— Information —
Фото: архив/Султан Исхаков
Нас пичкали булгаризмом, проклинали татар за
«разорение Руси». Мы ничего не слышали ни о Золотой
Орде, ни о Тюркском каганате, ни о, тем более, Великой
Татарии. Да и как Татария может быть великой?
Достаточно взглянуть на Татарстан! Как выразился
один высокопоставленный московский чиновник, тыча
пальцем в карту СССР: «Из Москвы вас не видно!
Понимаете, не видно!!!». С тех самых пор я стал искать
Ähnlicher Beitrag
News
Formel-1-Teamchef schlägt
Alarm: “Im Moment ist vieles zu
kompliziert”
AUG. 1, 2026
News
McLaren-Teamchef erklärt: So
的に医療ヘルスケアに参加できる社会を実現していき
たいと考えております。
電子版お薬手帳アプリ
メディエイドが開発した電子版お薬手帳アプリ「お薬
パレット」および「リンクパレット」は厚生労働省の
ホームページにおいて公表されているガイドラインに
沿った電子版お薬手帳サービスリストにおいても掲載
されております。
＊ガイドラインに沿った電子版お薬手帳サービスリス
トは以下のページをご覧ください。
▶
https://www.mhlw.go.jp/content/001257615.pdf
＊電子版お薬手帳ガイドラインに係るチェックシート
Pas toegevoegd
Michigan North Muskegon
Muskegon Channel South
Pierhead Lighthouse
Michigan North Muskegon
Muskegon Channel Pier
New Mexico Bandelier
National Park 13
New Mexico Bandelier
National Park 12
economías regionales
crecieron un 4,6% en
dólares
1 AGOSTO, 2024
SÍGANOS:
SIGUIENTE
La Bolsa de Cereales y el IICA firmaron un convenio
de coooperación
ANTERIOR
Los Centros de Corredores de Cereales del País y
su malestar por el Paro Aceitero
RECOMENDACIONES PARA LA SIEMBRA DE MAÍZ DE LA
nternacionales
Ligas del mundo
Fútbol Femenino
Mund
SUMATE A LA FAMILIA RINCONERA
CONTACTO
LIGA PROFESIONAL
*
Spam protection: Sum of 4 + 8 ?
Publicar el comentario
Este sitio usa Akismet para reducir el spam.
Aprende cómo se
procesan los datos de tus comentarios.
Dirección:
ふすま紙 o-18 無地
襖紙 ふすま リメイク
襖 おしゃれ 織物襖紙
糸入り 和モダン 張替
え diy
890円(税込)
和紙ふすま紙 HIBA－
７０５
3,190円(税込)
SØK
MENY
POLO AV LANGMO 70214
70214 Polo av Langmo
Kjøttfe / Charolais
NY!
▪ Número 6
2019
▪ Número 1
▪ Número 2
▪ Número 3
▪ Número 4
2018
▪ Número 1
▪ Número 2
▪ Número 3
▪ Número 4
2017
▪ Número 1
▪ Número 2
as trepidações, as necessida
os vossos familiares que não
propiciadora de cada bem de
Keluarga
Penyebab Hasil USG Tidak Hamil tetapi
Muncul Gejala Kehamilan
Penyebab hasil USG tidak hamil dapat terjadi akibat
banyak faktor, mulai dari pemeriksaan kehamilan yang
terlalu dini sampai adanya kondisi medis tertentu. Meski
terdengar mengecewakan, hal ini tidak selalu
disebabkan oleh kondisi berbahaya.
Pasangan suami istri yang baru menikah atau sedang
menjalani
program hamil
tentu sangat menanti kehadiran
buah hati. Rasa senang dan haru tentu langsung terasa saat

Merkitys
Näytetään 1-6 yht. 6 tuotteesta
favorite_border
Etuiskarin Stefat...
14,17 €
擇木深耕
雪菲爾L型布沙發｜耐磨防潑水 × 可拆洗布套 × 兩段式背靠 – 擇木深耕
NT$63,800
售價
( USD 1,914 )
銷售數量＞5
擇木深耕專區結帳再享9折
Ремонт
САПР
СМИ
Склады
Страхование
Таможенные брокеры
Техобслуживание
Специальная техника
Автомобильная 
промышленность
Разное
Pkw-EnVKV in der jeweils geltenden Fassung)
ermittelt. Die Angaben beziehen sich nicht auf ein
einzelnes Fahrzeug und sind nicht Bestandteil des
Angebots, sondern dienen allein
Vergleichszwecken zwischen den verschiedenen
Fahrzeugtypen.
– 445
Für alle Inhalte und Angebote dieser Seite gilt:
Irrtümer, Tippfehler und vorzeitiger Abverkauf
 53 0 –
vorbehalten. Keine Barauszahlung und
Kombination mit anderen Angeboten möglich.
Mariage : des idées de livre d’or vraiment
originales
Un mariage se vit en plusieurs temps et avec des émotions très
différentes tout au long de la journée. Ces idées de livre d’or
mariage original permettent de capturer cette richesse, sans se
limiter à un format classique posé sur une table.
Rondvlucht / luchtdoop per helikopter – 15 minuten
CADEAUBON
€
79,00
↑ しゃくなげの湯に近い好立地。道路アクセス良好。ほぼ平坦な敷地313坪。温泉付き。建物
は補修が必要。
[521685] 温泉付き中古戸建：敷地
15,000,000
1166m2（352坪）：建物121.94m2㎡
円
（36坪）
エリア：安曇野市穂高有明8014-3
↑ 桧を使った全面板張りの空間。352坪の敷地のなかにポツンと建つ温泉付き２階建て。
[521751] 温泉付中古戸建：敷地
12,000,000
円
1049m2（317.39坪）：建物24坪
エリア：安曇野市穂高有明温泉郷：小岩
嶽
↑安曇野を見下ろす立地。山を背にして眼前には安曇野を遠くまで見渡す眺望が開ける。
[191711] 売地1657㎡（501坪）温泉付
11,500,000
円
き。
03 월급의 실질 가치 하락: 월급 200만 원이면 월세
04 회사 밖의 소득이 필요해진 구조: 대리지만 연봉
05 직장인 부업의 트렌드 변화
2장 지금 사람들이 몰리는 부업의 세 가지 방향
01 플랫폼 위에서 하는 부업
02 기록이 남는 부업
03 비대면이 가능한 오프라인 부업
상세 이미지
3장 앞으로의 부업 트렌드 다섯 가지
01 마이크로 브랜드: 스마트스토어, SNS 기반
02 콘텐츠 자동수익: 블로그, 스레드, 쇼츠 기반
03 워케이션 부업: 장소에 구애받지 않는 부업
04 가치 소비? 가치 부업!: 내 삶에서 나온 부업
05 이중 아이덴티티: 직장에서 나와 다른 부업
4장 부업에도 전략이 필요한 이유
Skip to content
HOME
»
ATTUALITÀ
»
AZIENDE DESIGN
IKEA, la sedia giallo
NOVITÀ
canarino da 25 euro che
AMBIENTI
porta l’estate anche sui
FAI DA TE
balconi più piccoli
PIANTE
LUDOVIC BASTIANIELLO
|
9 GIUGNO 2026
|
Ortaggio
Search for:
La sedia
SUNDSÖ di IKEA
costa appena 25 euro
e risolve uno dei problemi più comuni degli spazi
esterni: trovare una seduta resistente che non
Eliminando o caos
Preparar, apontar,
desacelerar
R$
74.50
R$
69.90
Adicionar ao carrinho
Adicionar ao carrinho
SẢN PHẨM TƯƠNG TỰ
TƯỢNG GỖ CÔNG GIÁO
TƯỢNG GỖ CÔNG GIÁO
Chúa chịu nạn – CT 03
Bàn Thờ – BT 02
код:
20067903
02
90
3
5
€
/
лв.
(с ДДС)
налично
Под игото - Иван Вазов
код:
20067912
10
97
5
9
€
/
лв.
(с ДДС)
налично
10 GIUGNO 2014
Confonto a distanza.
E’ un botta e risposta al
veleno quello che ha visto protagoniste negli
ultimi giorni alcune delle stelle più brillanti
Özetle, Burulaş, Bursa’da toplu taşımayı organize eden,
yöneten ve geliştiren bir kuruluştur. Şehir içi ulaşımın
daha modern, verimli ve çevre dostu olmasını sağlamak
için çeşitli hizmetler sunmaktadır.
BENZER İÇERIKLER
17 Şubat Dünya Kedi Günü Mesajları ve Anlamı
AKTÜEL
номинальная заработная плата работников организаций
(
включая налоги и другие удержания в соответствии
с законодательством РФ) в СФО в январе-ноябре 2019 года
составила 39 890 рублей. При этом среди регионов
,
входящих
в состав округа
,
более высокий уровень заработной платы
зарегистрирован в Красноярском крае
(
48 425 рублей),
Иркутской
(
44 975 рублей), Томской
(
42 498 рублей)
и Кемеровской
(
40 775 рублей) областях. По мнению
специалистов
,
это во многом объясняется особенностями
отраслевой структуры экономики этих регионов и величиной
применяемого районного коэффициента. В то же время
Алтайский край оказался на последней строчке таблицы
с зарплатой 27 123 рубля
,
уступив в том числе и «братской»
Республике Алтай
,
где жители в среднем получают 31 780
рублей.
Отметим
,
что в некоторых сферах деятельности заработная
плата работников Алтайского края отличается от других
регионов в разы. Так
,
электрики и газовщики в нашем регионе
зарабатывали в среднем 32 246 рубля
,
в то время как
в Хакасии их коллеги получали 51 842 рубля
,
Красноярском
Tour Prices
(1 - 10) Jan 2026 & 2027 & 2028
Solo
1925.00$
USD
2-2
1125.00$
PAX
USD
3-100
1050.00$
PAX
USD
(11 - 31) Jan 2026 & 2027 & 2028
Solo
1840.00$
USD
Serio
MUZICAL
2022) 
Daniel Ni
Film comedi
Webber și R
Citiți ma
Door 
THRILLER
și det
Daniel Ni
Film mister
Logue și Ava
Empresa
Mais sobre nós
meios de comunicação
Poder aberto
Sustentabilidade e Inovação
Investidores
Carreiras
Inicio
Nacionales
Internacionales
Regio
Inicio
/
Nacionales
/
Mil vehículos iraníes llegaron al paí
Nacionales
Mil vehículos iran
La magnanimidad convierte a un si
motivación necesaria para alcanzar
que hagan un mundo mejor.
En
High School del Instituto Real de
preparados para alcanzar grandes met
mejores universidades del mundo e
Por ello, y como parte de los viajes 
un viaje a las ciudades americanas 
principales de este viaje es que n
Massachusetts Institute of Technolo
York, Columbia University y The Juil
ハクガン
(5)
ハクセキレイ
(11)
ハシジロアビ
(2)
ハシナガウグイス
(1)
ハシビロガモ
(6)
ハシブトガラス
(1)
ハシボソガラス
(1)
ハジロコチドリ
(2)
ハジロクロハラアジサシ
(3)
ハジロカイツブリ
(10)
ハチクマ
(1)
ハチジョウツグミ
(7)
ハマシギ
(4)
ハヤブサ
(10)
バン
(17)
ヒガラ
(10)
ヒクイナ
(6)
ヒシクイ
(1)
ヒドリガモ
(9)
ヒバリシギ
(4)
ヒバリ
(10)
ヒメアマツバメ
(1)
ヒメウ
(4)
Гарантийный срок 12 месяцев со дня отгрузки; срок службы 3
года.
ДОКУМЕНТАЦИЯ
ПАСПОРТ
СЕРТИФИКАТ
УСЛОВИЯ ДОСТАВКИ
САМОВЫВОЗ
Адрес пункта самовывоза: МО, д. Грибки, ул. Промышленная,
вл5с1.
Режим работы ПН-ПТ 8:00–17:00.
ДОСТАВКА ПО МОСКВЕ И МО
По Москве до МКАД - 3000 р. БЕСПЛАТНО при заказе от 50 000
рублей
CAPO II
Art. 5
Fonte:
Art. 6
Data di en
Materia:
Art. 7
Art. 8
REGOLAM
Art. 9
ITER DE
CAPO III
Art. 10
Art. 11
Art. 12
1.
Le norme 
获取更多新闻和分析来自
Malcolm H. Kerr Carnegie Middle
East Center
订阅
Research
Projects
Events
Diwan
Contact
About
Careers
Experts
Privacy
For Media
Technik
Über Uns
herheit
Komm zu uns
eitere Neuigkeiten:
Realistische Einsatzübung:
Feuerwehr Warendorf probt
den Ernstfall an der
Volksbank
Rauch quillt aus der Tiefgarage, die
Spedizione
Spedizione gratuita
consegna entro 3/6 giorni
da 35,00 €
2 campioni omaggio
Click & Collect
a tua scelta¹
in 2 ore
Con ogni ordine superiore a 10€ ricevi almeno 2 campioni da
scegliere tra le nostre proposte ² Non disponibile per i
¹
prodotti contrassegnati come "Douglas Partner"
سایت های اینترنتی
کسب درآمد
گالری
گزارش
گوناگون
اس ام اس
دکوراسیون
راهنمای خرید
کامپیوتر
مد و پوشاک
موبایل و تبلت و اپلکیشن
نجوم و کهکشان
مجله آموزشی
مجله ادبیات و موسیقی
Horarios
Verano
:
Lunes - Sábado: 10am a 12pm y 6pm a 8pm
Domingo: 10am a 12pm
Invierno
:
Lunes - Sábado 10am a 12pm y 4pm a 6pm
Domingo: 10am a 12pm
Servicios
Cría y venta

— Problem to solve —
Across all the records, find the lines containing the word "рубля" and reproduce each one.

— Answer below —
с зарплатой 27 123 рубля
зарабатывали в среднем 32 246 рубля
в Хакасии их коллеги получали 51 842 рубля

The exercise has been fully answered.